The world celebrated International Women’s Day a couple of days ago (March 8) with a litany of speeches of denial of rights and need for empowerment. But for hundreds of women in Jammu and Kashmir, they do not mean much. In Kashmir hinterland, the idea of women empowerment is an enemy’s tactic. Some 70 km from Srinagar, in any direction, the words women empowerment are seen as undermineing Kashmir’s rich and centuries-old culture.
This is not just the perception of the elderly, even the educated men and women agree with the view.
Hajibal, a sleepy hamlet in north Kashmir’s Baramulla district is as remote as it is backward and seems a 19th century hamlet. Boys study here and so do girls. What makes this village different is that people are grounded in culture, locals tell Deccan Herald. “We have a problem with women empowerment. Basically, it is not so,” Sajad Ahmad, a student of Hajibal, who studies at Government Degree College Baramulla, said.
“Our women are far more modern than those who brag about women empowerment. If a woman wears tight trousers, they call it women empowerment but thankfully we don’t,” the 22-year-old Sajad, who studies sociology, added.
Elderly persons in the village encourage educating girls but would not allow them act like women gone astray. “We are clear on the matter. We want our daughters to study and become doctors and teachers. But the way women empowerment is practised, we would never let that happen,” 67-year-old Muhammad Sultan says.
Asked what they make of the term women empowerment, Sultan said: “Their (Western) version of women empowerment is a devastating concept. If a woman is devout to her culture and the religion we practice, she would never let loose her hair in front of other people. But they encourage such a practice and say it is freedom.”
The village is nestled on a mountain peak with pastures and forests all over. Here, everything seems untouched. The fresh milky-white water gushes down a stream which then goes into river Jhelum at Drangbal, almost seven km down the hill. The Jammu and Kashmir Government is of late planning to put the village on the tourist map.
“If such a thing happens here, we would quit the village,” said a local, who runs a shop in the main market in Baramulla. “Not because we are conservative, but because they want to bring devil to this place,” he added.

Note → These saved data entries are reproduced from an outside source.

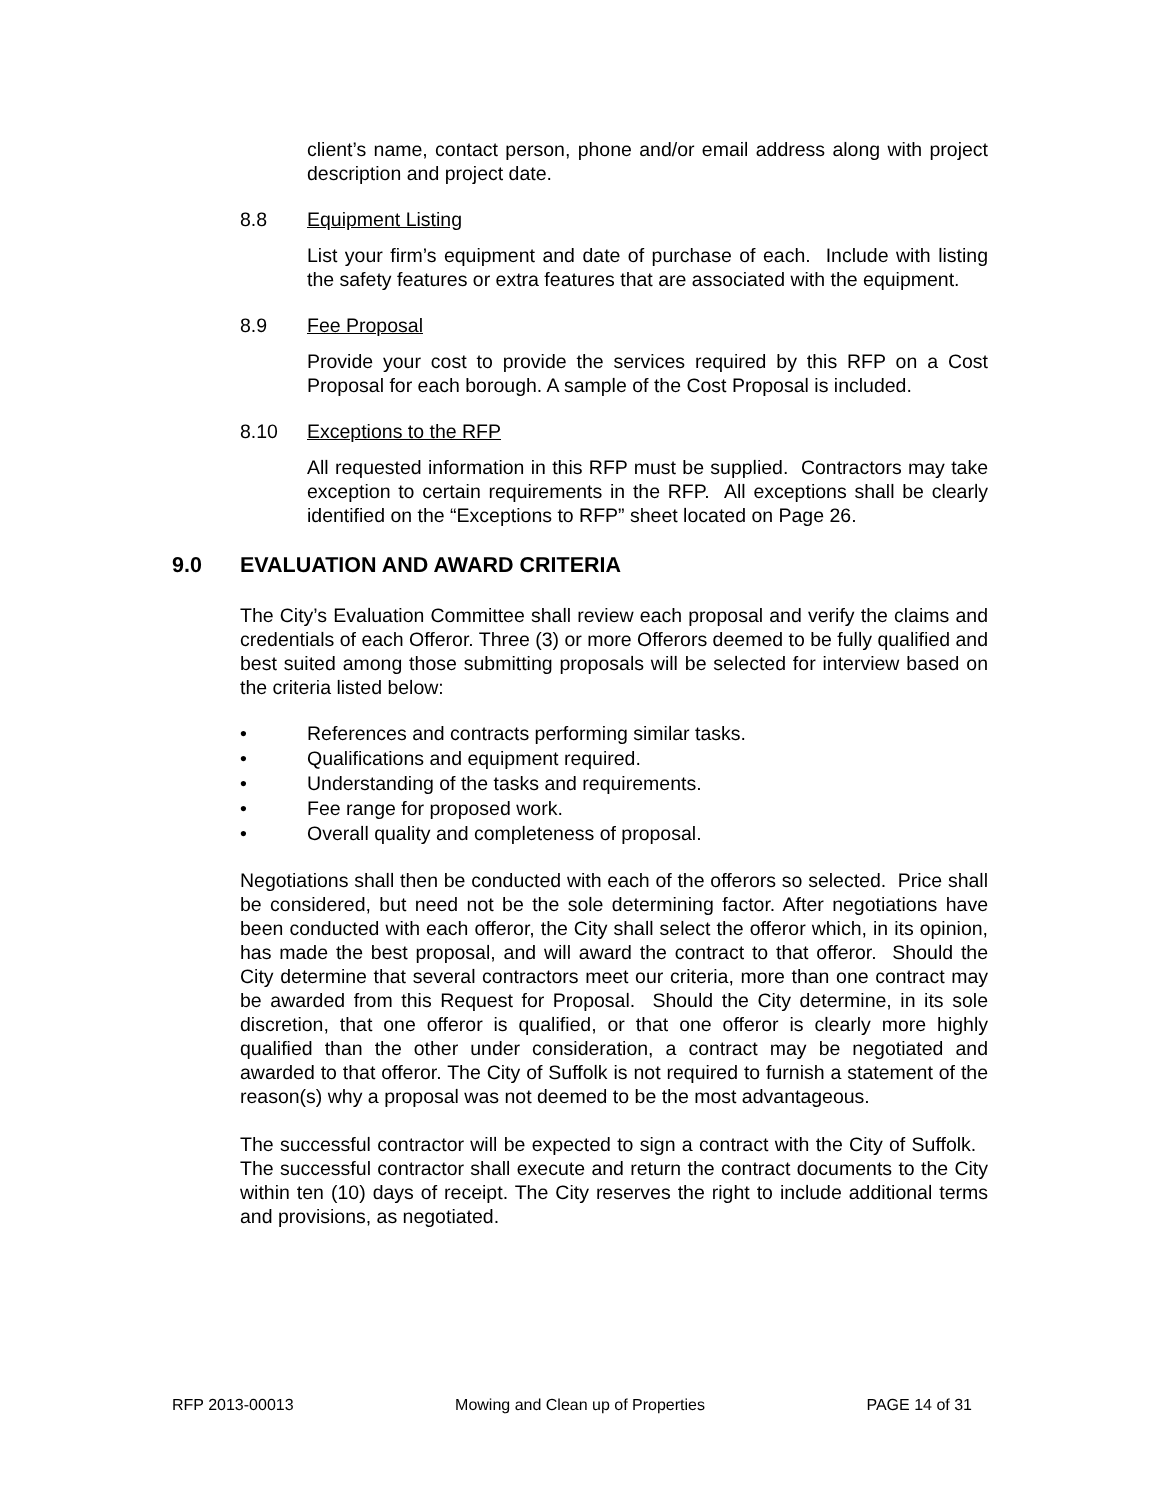client’s name, contact person, phone and/or email address along with project description and project date.
8.8 Equipment Listing
List your firm’s equipment and date of purchase of each. Include with listing the safety features or extra features that are associated with the equipment.
8.9 Fee Proposal
Provide your cost to provide the services required by this RFP on a Cost Proposal for each borough. A sample of the Cost Proposal is included.
8.10 Exceptions to the RFP
All requested information in this RFP must be supplied. Contractors may take exception to certain requirements in the RFP. All exceptions shall be clearly identified on the “Exceptions to RFP” sheet located on Page 26.
9.0 EVALUATION AND AWARD CRITERIA
The City’s Evaluation Committee shall review each proposal and verify the claims and credentials of each Offeror. Three (3) or more Offerors deemed to be fully qualified and best suited among those submitting proposals will be selected for interview based on the criteria listed below:
• References and contracts performing similar tasks.
• Qualifications and equipment required.
• Understanding of the tasks and requirements.
• Fee range for proposed work.
• Overall quality and completeness of proposal.
Negotiations shall then be conducted with each of the offerors so selected. Price shall be considered, but need not be the sole determining factor. After negotiations have been conducted with each offeror, the City shall select the offeror which, in its opinion, has made the best proposal, and will award the contract to that offeror. Should the City determine that several contractors meet our criteria, more than one contract may be awarded from this Request for Proposal. Should the City determine, in its sole discretion, that one offeror is qualified, or that one offeror is clearly more highly qualified than the other under consideration, a contract may be negotiated and awarded to that offeror. The City of Suffolk is not required to furnish a statement of the reason(s) why a proposal was not deemed to be the most advantageous.
The successful contractor will be expected to sign a contract with the City of Suffolk. The successful contractor shall execute and return the contract documents to the City within ten (10) days of receipt. The City reserves the right to include additional terms and provisions, as negotiated.
RFP 2013-00013 Mowing and Clean up of Properties PAGE 14 of 31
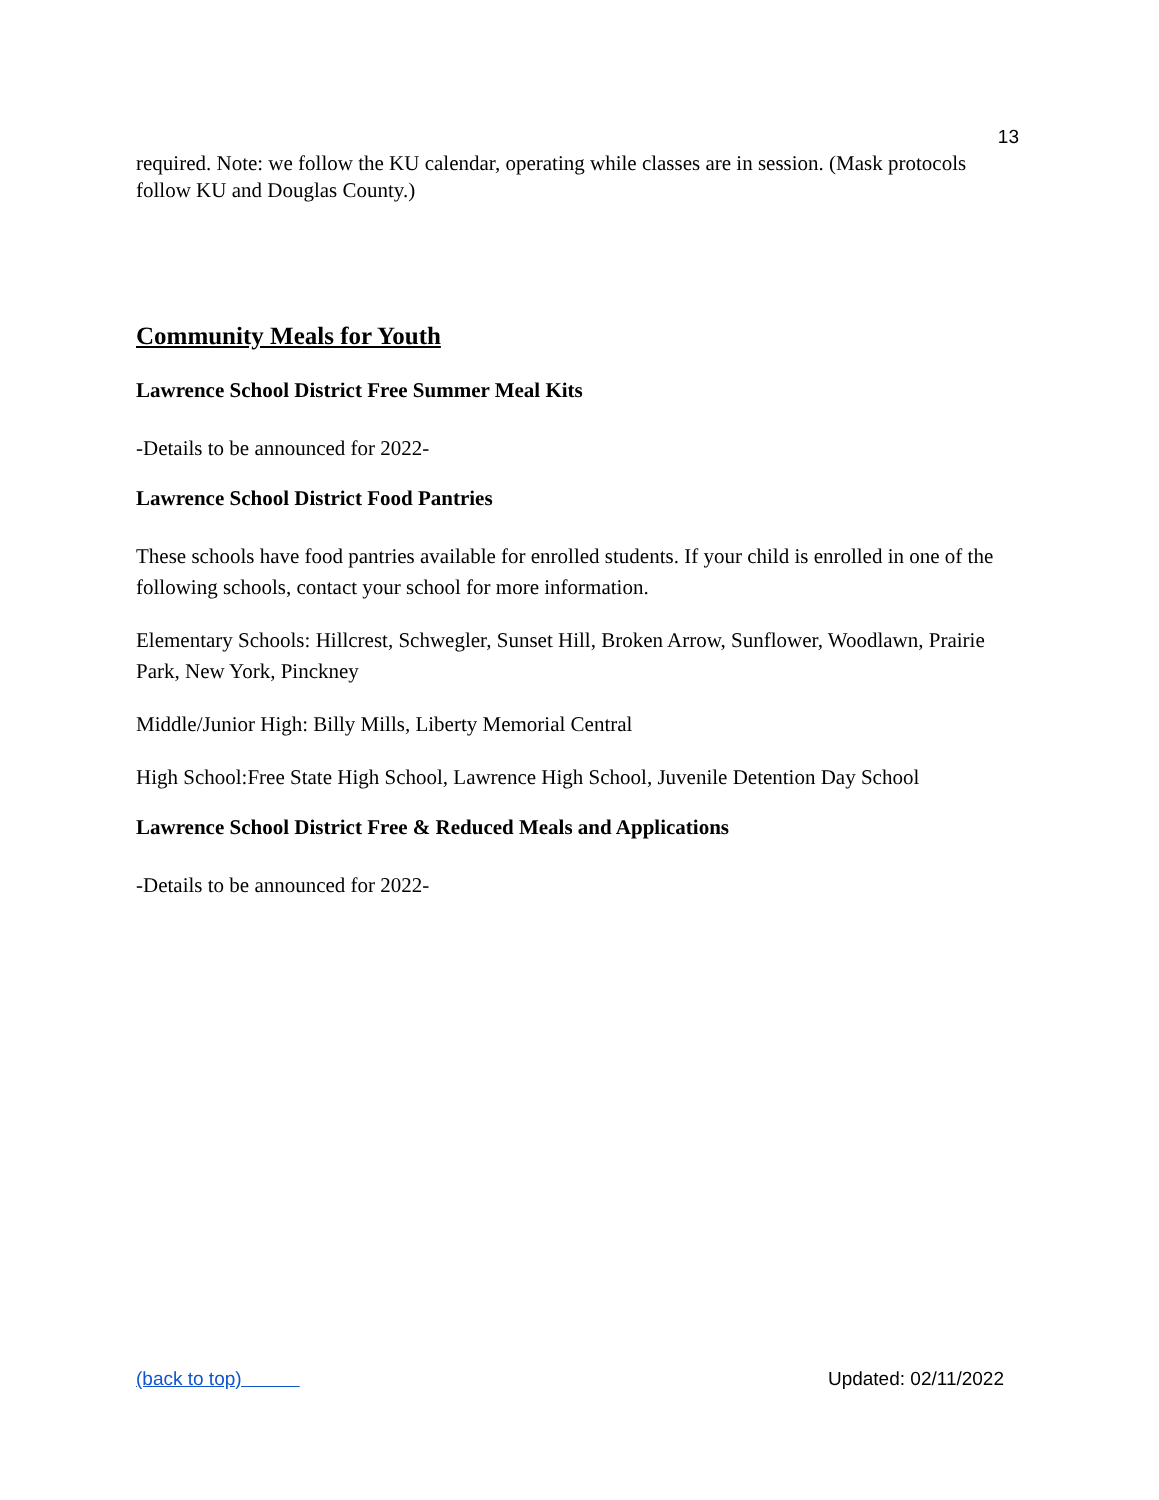13
required. Note: we follow the KU calendar, operating while classes are in session. (Mask protocols follow KU and Douglas County.)
Community Meals for Youth
Lawrence School District Free Summer Meal Kits
-Details to be announced for 2022-
Lawrence School District Food Pantries
These schools have food pantries available for enrolled students. If your child is enrolled in one of the following schools, contact your school for more information.
Elementary Schools: Hillcrest, Schwegler, Sunset Hill, Broken Arrow, Sunflower, Woodlawn, Prairie Park, New York, Pinckney
Middle/Junior High: Billy Mills, Liberty Memorial Central
High School:Free State High School, Lawrence High School, Juvenile Detention Day School
Lawrence School District Free & Reduced Meals and Applications
-Details to be announced for 2022-
(back to top) Updated: 02/11/2022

The opinion that women empowerment is a tactic to undermine culture of people radiates probably from every hinterland of Kashmir with the view remaining rigid as a belief. In Sunarwani area of north Kashmir’s Bandipora district, people are against women empowerment. “We do not need to take women empowerment the way they are taking,” said Tariq, who recently got a job in state’s education department as a teacher. “We are neither against the education of girls nor do we accept their sort of women empowerment. I would feel proud if my sister is an educated so that she can differentiate between good and bad but I would never let her do what is not allowed in Islam. I don’t think she needs to wear pants to be called an empowered woman,” Tariq added.
“Let me put the idea of women empowerment in context,” said Shagufta, a government school teacher in Bandipora. “It is not a tactic but we are letting it become a tactic in the hands of those who want to ruin us, both culturally and morally. The idea of women empowerment is in Islam as well. But what we do here in its name is shameful. We should understand properly what it means. At least it doesn’t mean we should loosen our hairs, wear tight clothes and ride a scooterette,” she said.
Milieu in regard to women empowerment in hinterland is much different than it is in Srinagar. What is seen taboo in former is openly being practiced in the latter. Experts link Srinagar’s environment with some shocking incidents that have taken place in the past like acid throwing on a girl’s face recently.
“We may end up seeing Srinagar as an out-of-culture place. We are very much confused with the term women empowerment and in Srinagar it is highly misunderstood. If we knew what it actually meant, we would not let our daughters roam in parks and hotels in the guise of being in school and colleges,” Asima Hassan, who teaches sociology at a Government Degree College here, told Deccan Herald. “It is hard enough to be a woman in the present circumstances, but being respected by society as a woman with a professional career is even harder,” she added.